# [Information shown]
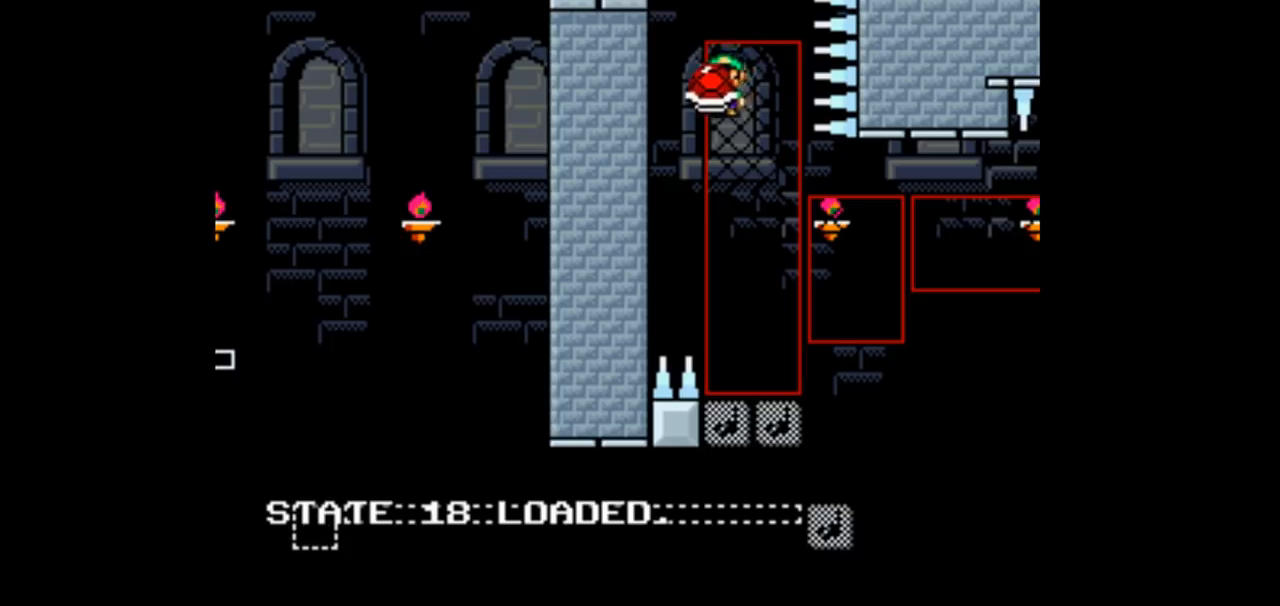
{"buttons": [], "events": [[133, "B", "up"], [400, "B", "down"], [467, "B", "up"], [467, "Y", "up"]]}
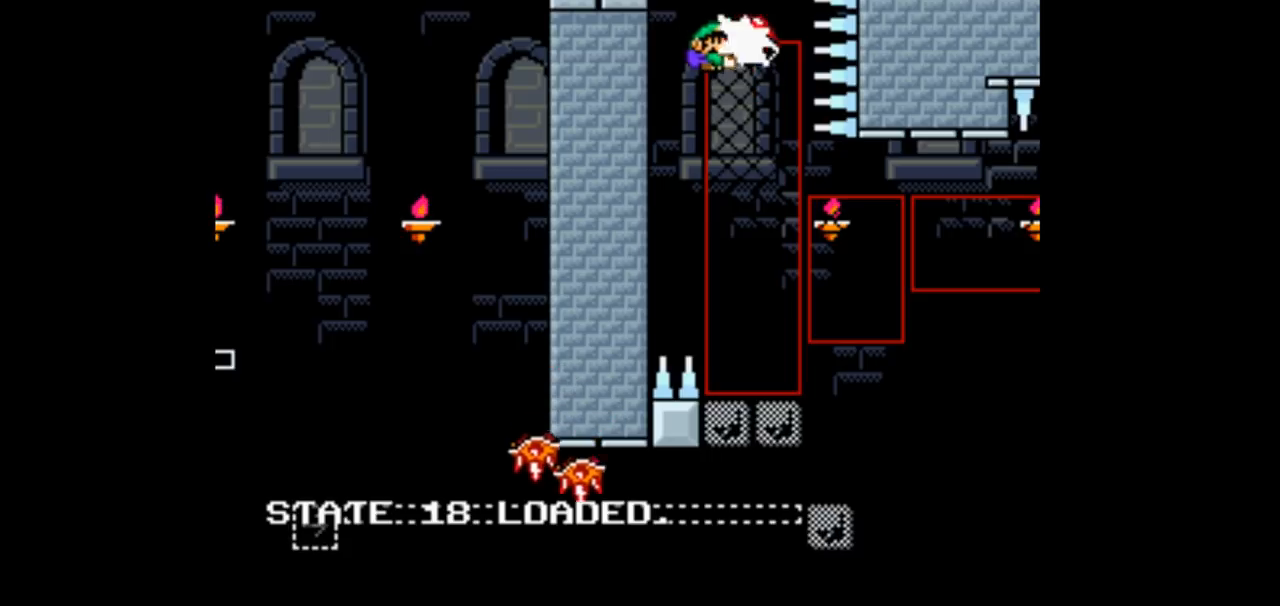
{"buttons": [], "events": []}
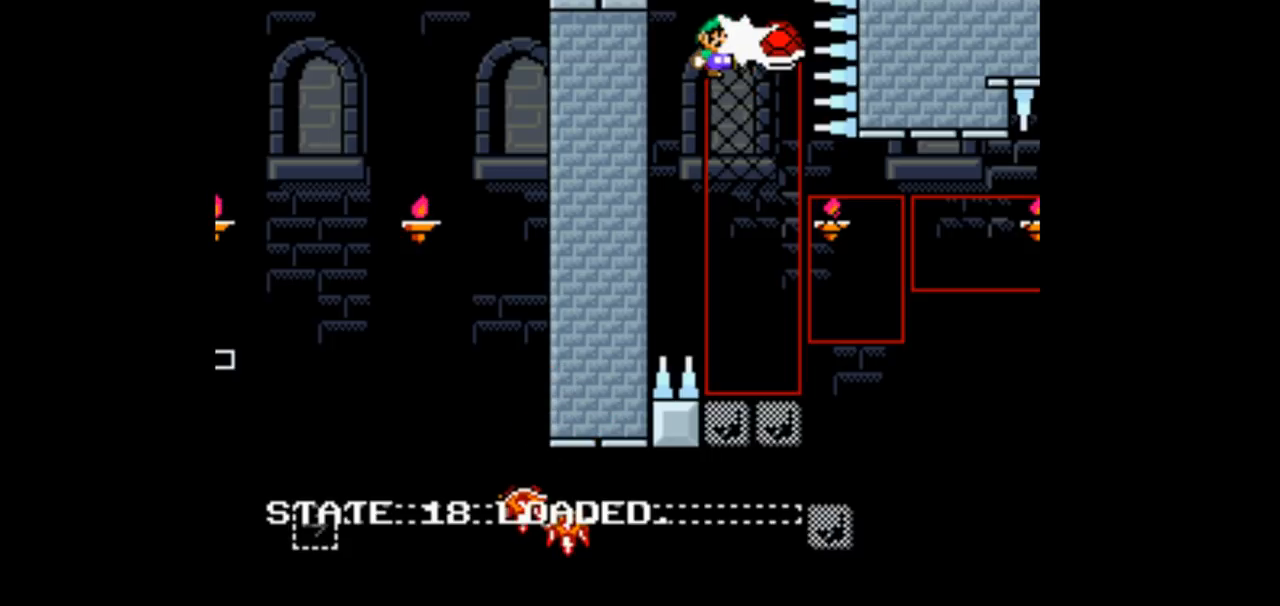
{"buttons": [], "events": []}
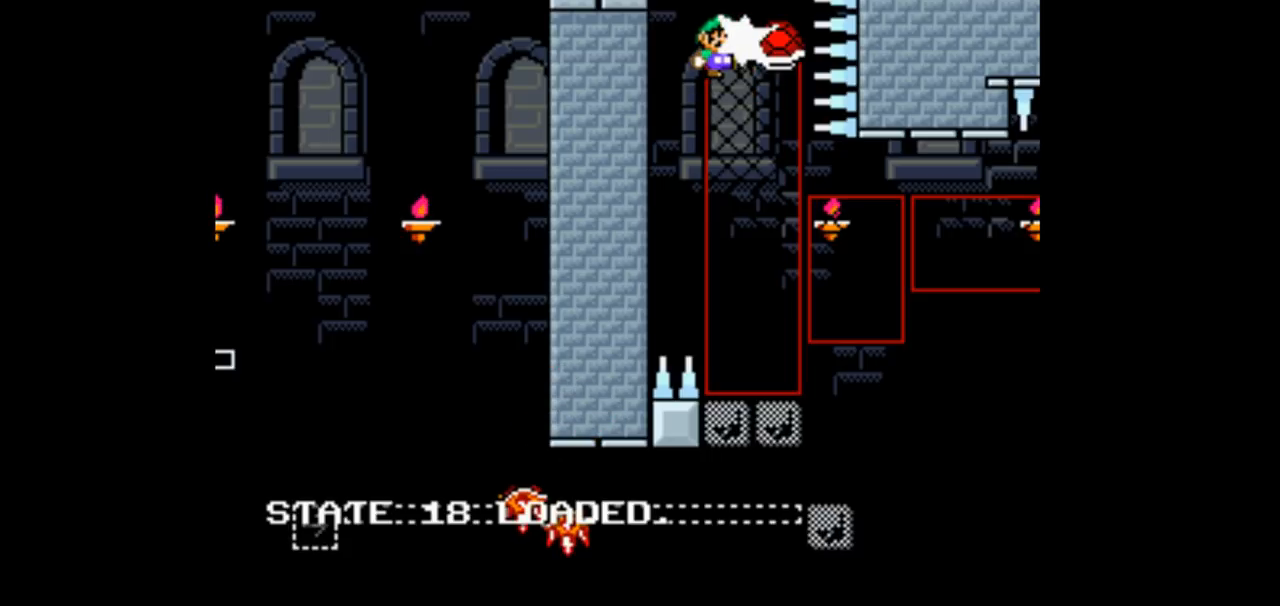
{"buttons": [], "events": []}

# [Exercise prompt]
Every line of the data above should be repeated exactly. Omit the pictures.

# [Result]
{"buttons": [], "events": [[133, "B", "up"], [400, "B", "down"], [467, "B", "up"], [467, "Y", "up"]]}
{"buttons": [], "events": []}
{"buttons": [], "events": []}
{"buttons": [], "events": []}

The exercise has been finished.